> _Prompt_: In the passage about the prodigal's missing mother, what does Maldonado suggest the older brother has become?

> _Extract to read_:
•••

Where is the mother in this story?
A missing person can change history. Think of what happened in the story of Jacob after Rachel died. He was left with one son, Benjamin, whose birth had caused his favorite wife's death, and another son, Joseph, who he did not blame for his mother's death, not to mention ten other sons who he seems to ignore pretty completely. As a consequence, Jacob treated Joseph with a favoritism that outraged his other sons, who felt slighted. That coat of many colors changed history, in some ways for the better, but also caused decades of pain and separation because a mother was missing.
The prodigal's mother is missing. Is it because she has nothing to say? Or was it because she was dead? Certainly life expectancy was much shorter in Jesus' day. Childbirth as well as ordinary illnesses and injuries could kill that today barely slow us down. A car won't go far with three wheels, but families have to struggle along even when someone important is gone.
Maldonado suggests that many families are unbalanced because someone is missing, in this case the mother. If the mother had died there are probably many grief issues left unresolved. Perhaps one reason the father was so permissive toward the younger son was to try to make up for the loss of his mother. One reason the older brother might be such a hard worker, never allowing himself time off, is that he has become the missing person, the mother figure who is taking it upon himself to make everything right, not leaving room for anyone else's efforts because it is all on his shoulders. Maldonado wonders if the younger son is so irresponsible because he can never measure up to the older brother's standards and has stopped trying. He simply wants to get as far away from a grieving father and an overbearing brother.
Of course this is Maldonado's interpretation and he does not want us to suppose this was all in the mind of Jesus or his listeners when the story was first told, but he wants us to think about unbalanced families -- and we're all unbalanced. We're all grieving about something or someone. We're all trying to compensate, or we're backing off, making ourselves absent. Maldonado suggests that the father's overwhelming love may yet make things right, but the story is open-ended. Jesus doesn't tell us what happens the next week. Like any good storyteller Jesus draws us in, then leaves us with a cliffhanger that challenges us to put ourselves in the story. At different times in our lives we may find ourselves as the father, the older brother, and the younger brother. Or we may even find ourselves absent, though quite alive.
Keep in mind, of course, that this is a story. It's a sacred story, it was told by Jesus, but he was telling it to illustrate a point. One of the reasons for storytelling by the teachers in first-century Judea was that we take the story home with us, that we think about it, chew on it, retell it in our own way, see something new, ask questions, and find our own answers. Stories can have more than one meaning.
Most of us think of the changes that happened for the prodigal himself. He demanded his inheritance, squandered it, returned, and was not only forgiven but restored to the family. The love of the father for the son in this story is meant to mirror the love of the heavenly Father, who is determined to seek for the lost, even if it means that Jesus eats with sinners. It creates an example for us -- to seek the lost and unloved, because they are part of the family.

•••

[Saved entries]
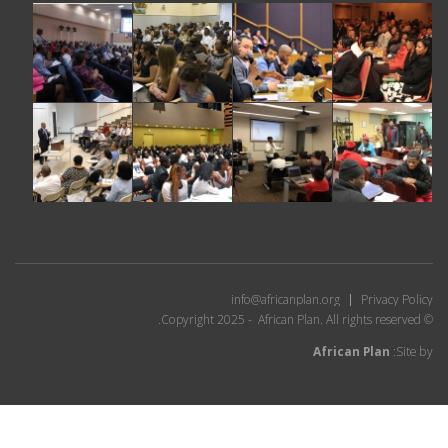
info@africanplan.org
Privacy Policy
© Copyright 2025 - African Plan. All rights reserved.
African Plan
Site by: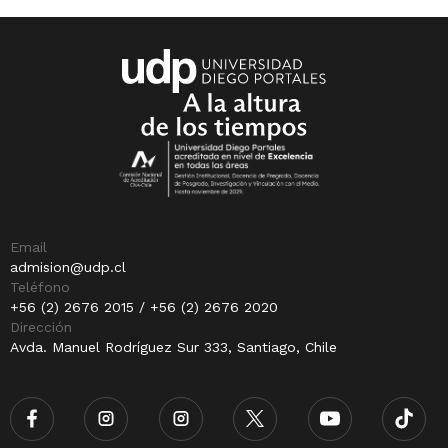
Email
admision@udp.cl
Teléfono
+56 (2) 2676 2015 / +56 (2) 2676 2020
Dirección
Avda. Manuel Rodríguez Sur 333, Santiago, Chile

•••

> _Written answer_: He has become the missing person, the mother figure who takes it upon himself to make everything right.